Thanks for the feedback.
On Sunday, 14 December 2014 at 08:37:36 UTC, Manu via
Digitalmars-d wrote:
We were unable to build Win64 code (vibe.d doesn't support
Win64 it
seems), and the 32bit compiler produces useless OMF output. We
couldn't link against any of our existing code which was a
serious
inconvenience, but they were understanding and we worked around
it.
Did you try the new 32-bit COFF support in dmd from git?
The result was a bunch of die-hard native C programmers,
initially
excited to use a native language to write a webserver, instead
saying
stuff like "wow, node.js just worked! that's amazing,
javascript is
awesome!"... and then mocking me about my D language thing.
"die-hard native C programmers" who are fine with javascript? Is
it one or two orders of magnitude slower than vibe.d? ;) I know
v8 is fast for javascript, but it has to be significantly slower
than C and D.
What's the take-away here? Well, like I've been saying
endlessly for
years now, *first impressions matter*, and quality of tooling
matters
more than anything.
---snip---
I want to see flawless debugging put on the road map as top
priority.
We need a test environment for the windows installer and VS
integration that is thorough and that we can depend on.

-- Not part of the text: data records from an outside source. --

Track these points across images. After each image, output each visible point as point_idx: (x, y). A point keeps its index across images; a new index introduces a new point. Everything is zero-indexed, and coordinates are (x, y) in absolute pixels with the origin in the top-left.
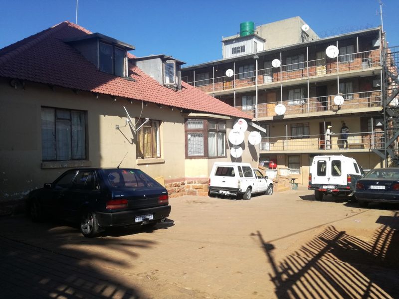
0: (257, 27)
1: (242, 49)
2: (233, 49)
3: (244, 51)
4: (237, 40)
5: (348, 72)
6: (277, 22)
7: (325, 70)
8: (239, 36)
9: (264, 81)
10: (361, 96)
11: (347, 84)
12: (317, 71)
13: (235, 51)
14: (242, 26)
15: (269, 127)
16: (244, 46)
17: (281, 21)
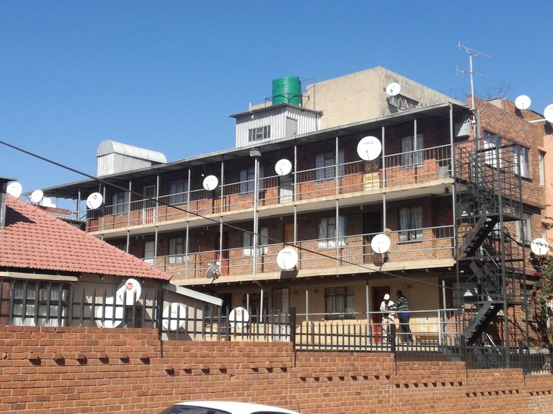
0: (308, 87)
1: (266, 131)
2: (250, 130)
3: (269, 136)
4: (260, 114)
5: (416, 186)
6: (343, 77)
7: (378, 180)
8: (269, 104)
9: (279, 199)
10: (438, 234)
11: (415, 210)
12: (366, 181)
13: (254, 134)
14: (277, 85)
15: (289, 294)
16: (269, 126)
17: (349, 76)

It's 10 years overdue. We need to get this practical shit
together if
people are going to take D seriously!
---snip---
One of the take-away quotes I think, was "D seems to be a
language for
people who actively want to go and look for it, and take the
time to
learn it. That's never going to be a commercial success."
It's painful to accept the truth in that statement. Go and try
and
learn any other trendy language today. The homepage looks
modern,
there has been professional design, testing, and there are
instructional videos recorded by a professional voice actor
with that
trendy bloody upbeat ukulele music in the background that's in
all
tech videos these days...
There has never been a successful open source project without
significant commercial support, going from linux to perl on down
the line. D's commercial support consists of some Facebook
bounties, Sociomantic throwing out huge pulls occasionally that
never get merged, and companies like EMSI chipping in where they
can. D will never have "commercial success" through the higher
quality tooling and presentation you are calling for without more
significant commercial involvement to fund it, period.
Right now, D is bleeding-edge technology. You have to know how
to stay away from the chipper blades of the D chainsaw or it
could cut your arm open and you could bleed out. Not a problem
for hobbyists, but a big problem for companies, who are used to
all the rough edges being sanded down and paying through the nose
for such support. If decision-makers at companies are hoping to
get such polished work for free from a volunteer-oriented OSS
project, they should have their heads examined.
On Sunday, 14 December 2014 at 09:13:20 UTC, Rikki Cattermole
wrote:
Great example, how about separating out Walters website from
D's? Or one Google indexed web interface to the news group.
Great idea, I mentioned this before and nothing was done:
http://forum.dlang.org/post/[email protected]
What's especially embarrassing is the old web archive will often
garble posts and render them unreadable.